One of the great tragedies of the Bond franchise is that the brilliant Amy Winehouse, who seems like she was engineered in a lab to do a Bond theme, never got to record one. The plan was to have her record a song for Quantum of Solace, but plans fell through and Jack White and Alicia Keys were wrangled to perform the forgettable, but not wholly awful, “Another Way to Die”. Interestingly enough, Jack White recorded a song later that would have made a much, much better Bond’s song -- “Two Against One”, from Danger Mouse’s album Rome.

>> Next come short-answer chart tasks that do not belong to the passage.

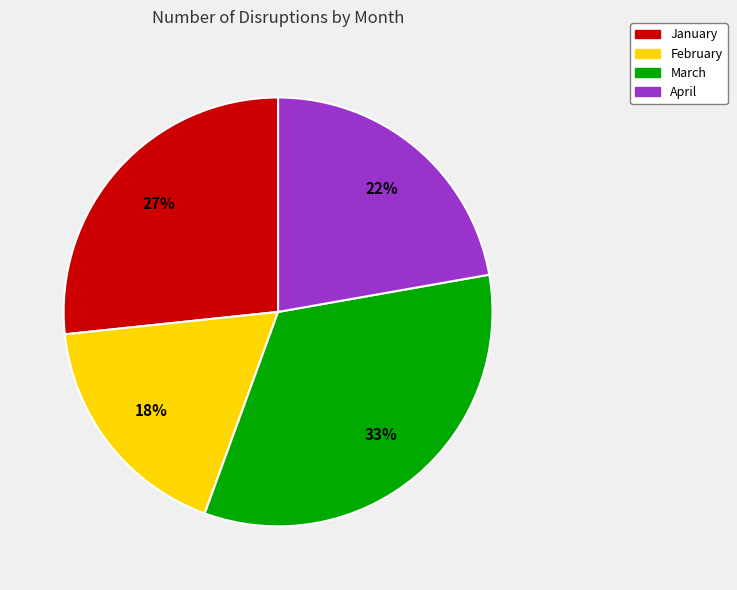

Rank the categories by value from highest to lowest.

March, January, April, February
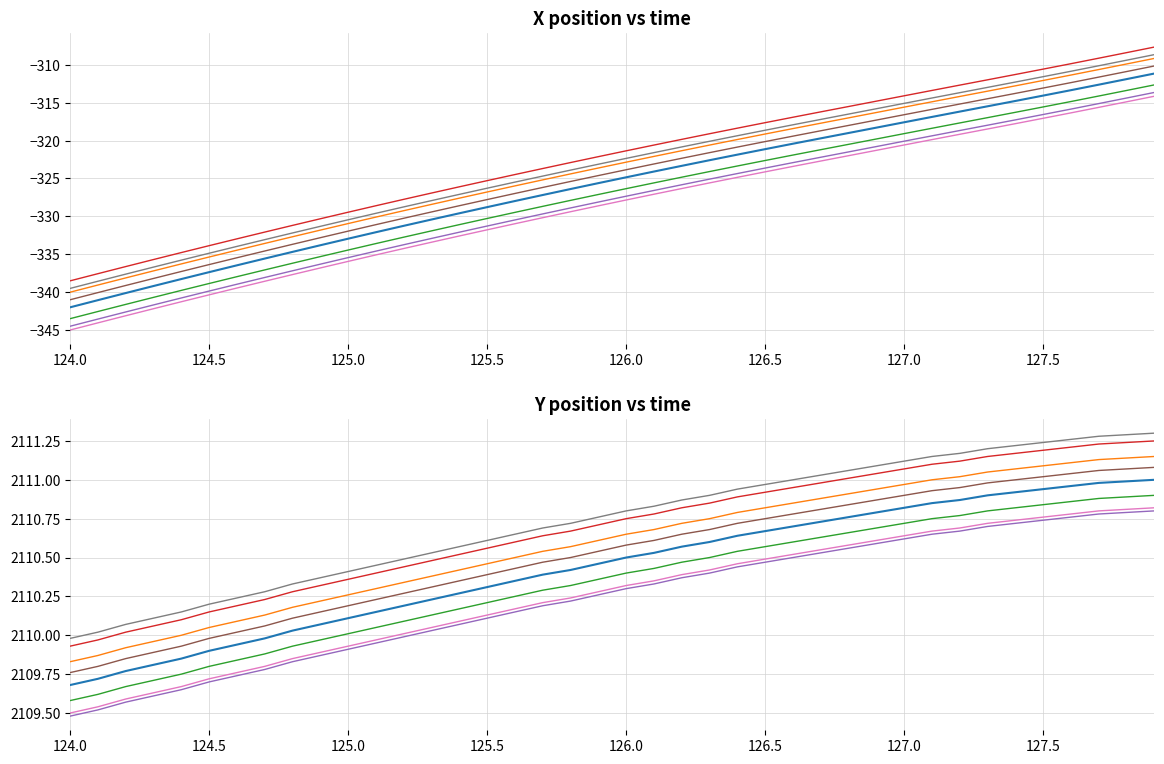

What is the difference between the maximum and minimum values in the X series?

30.9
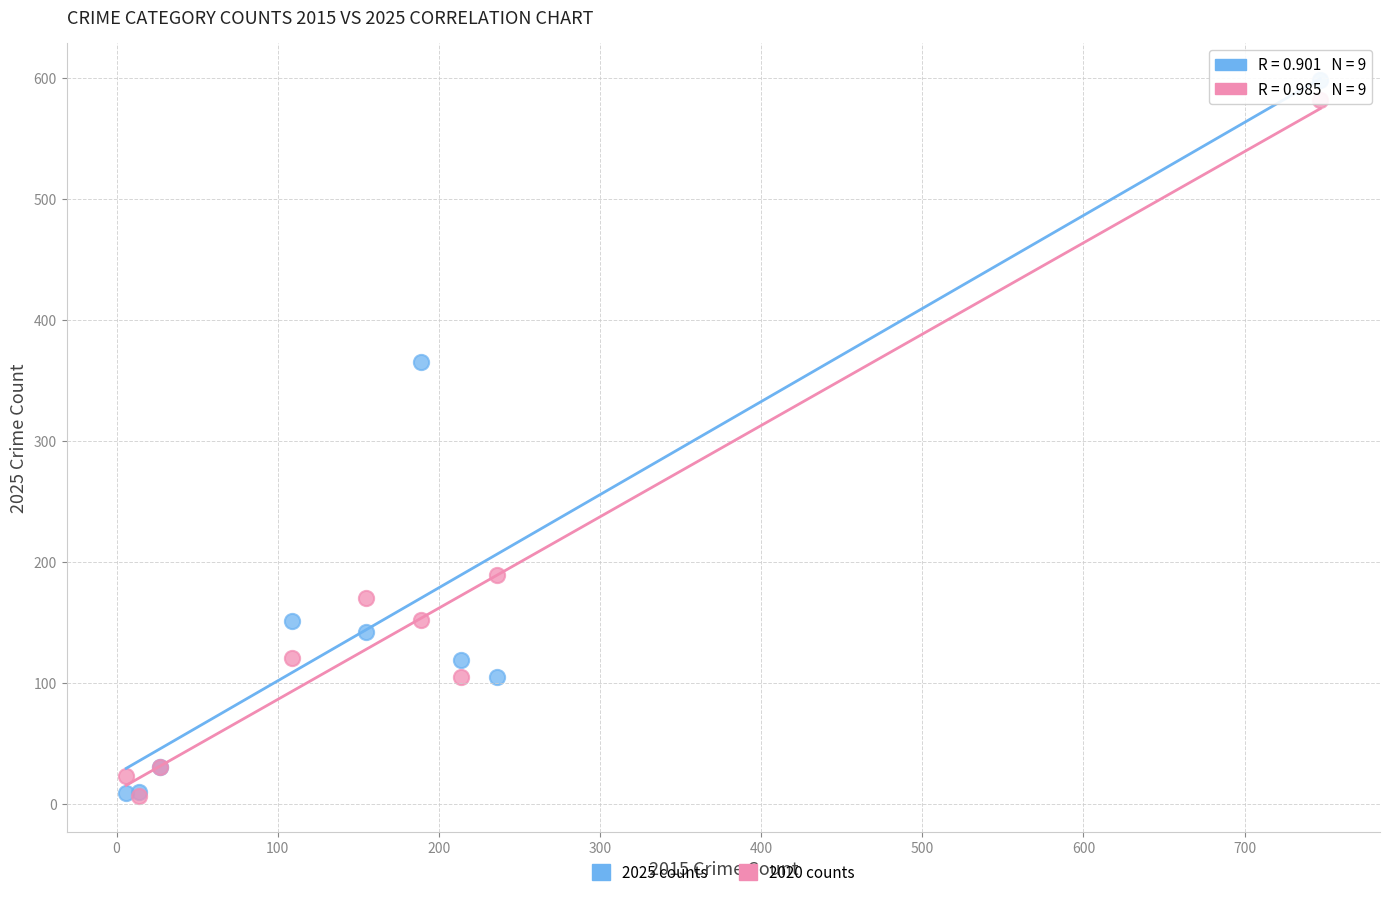

In the 2025 counts series, what Y value is closest to 303?

365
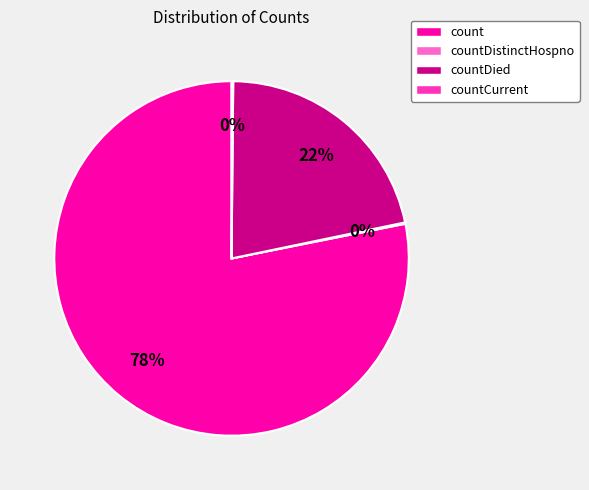

Which slice represents more than half of the pie?

count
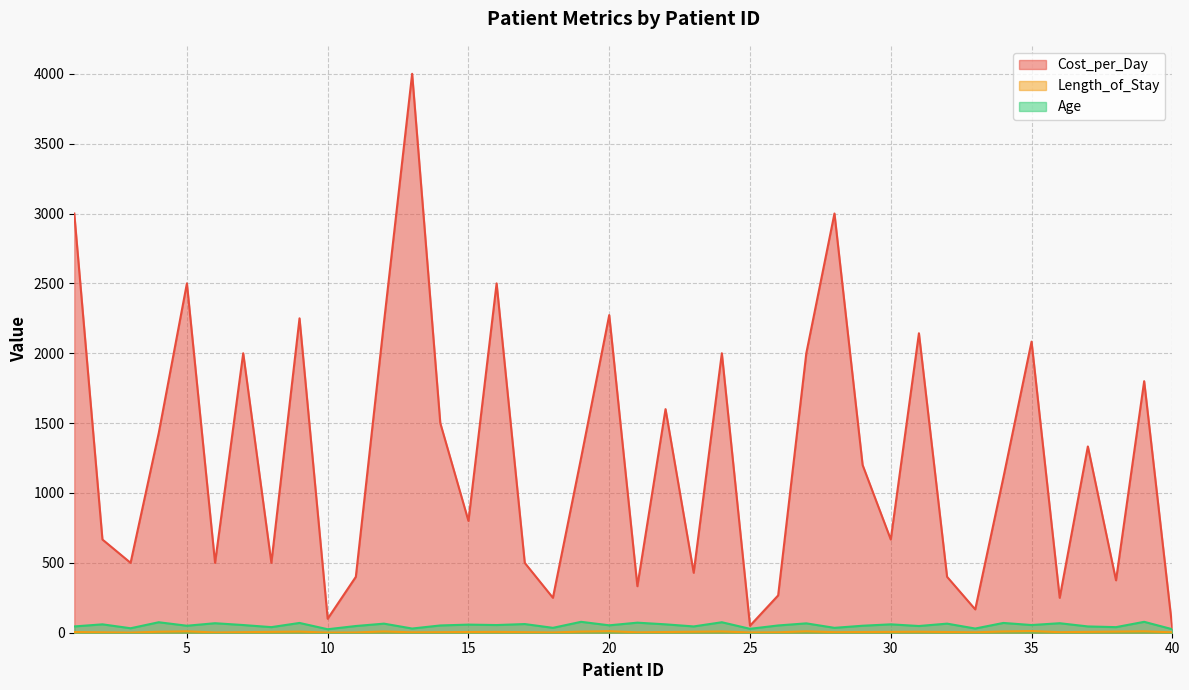

Is it true that Cost_per_Day equals 124 at 8?

False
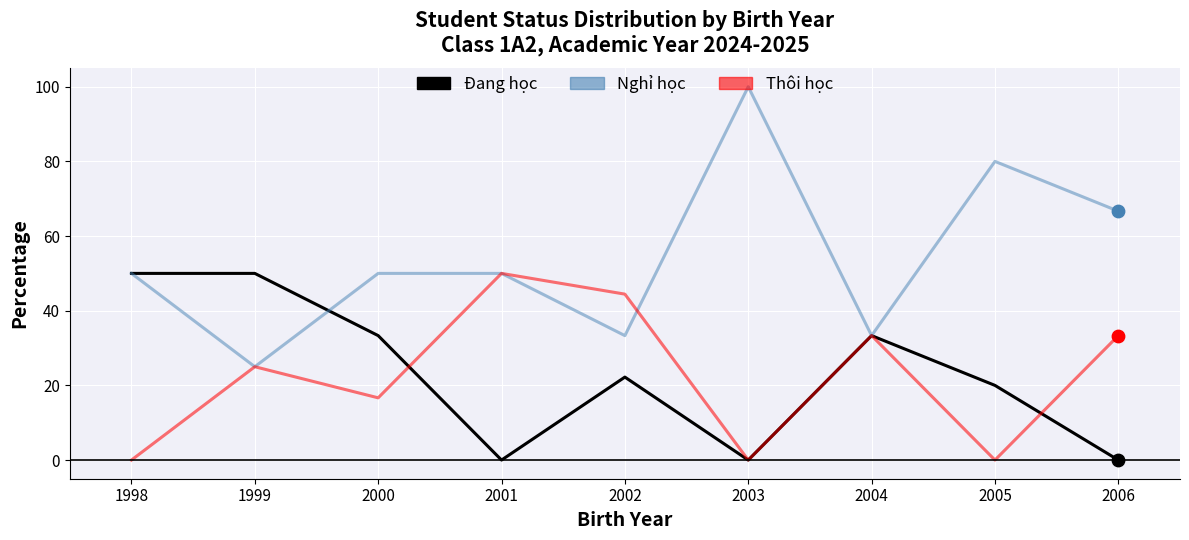

At how many categories does at least one series exceed 89?

1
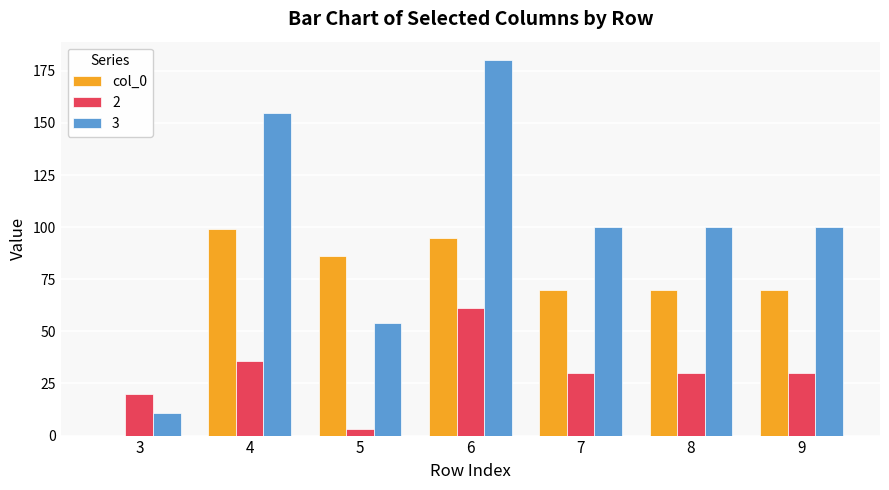

Reading left to right, extract all data points from this chart.

col_0: 3=0	4=99	5=86	6=95	7=70	8=70	9=70
2: 3=20	4=36	5=3	6=61	7=30	8=30	9=30
3: 3=11	4=155	5=54	6=180	7=100	8=100	9=100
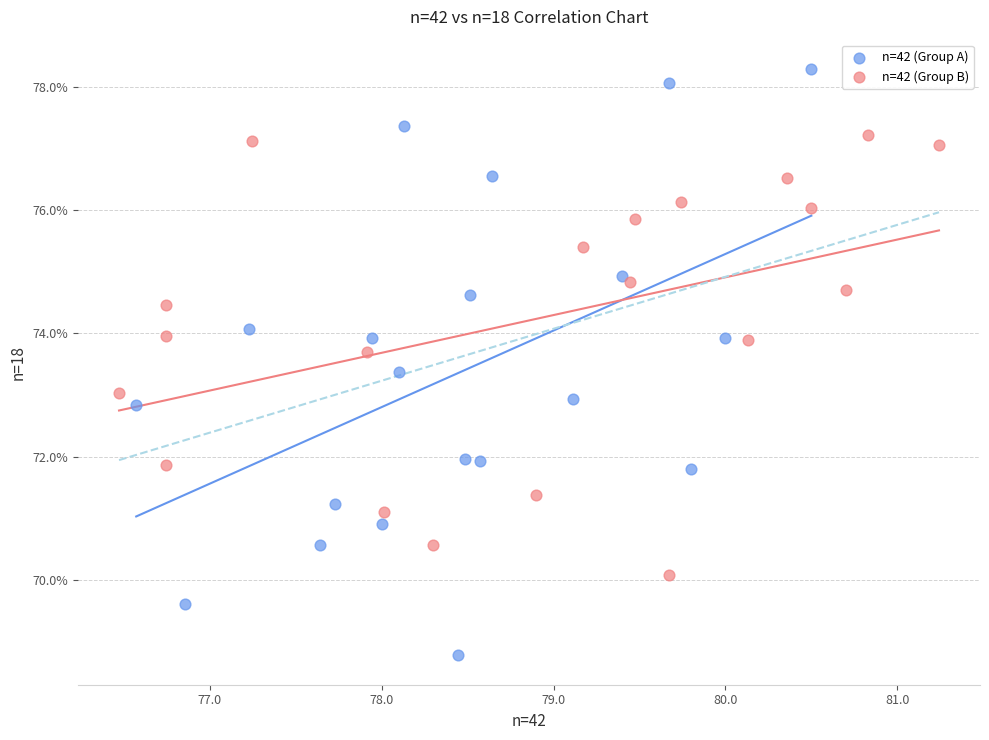

Which series has the largest Y range (max minus min)?

n=42 (Group A)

15. From Russia with Love - John Barry Orchestra

A beautiful John Barry orchestration! Not much to say about this one.


14. Thunderball - Tom Jones

Tom Jones is a bit of an unconventional choice to do a Bond theme, but it mostly works. The velvet-voiced Welsh singer certainly gives “Thunderball” his all, belting the words with the passion and integrity of the only man on the planet who could have sold “What’s New Pussycat?” It’s on the camp side, but what is James Bond without a little camp?


13. Tomorrow Never Dies - Sheryl Crow

Yes yes, KD Lang has a superior song on the Tomorrow Never Dies soundtrack, the gorgeous “Surrender”. But I’ll stand up for Sheryl Crow’s surprisingly sweeping “Tomorrow Never Dies”, which features the iconic 90s singer giving strong vocal performance amidst a lush Barry orchestration. We’re getting into the good stuff, now!



Nicholas Tristan is a Toronto-based writer, producer, composer, and podcaster. He is the Board Chair for Over Easy Airwaves, a digital broadcasting networking specializing in the weird and the wacky.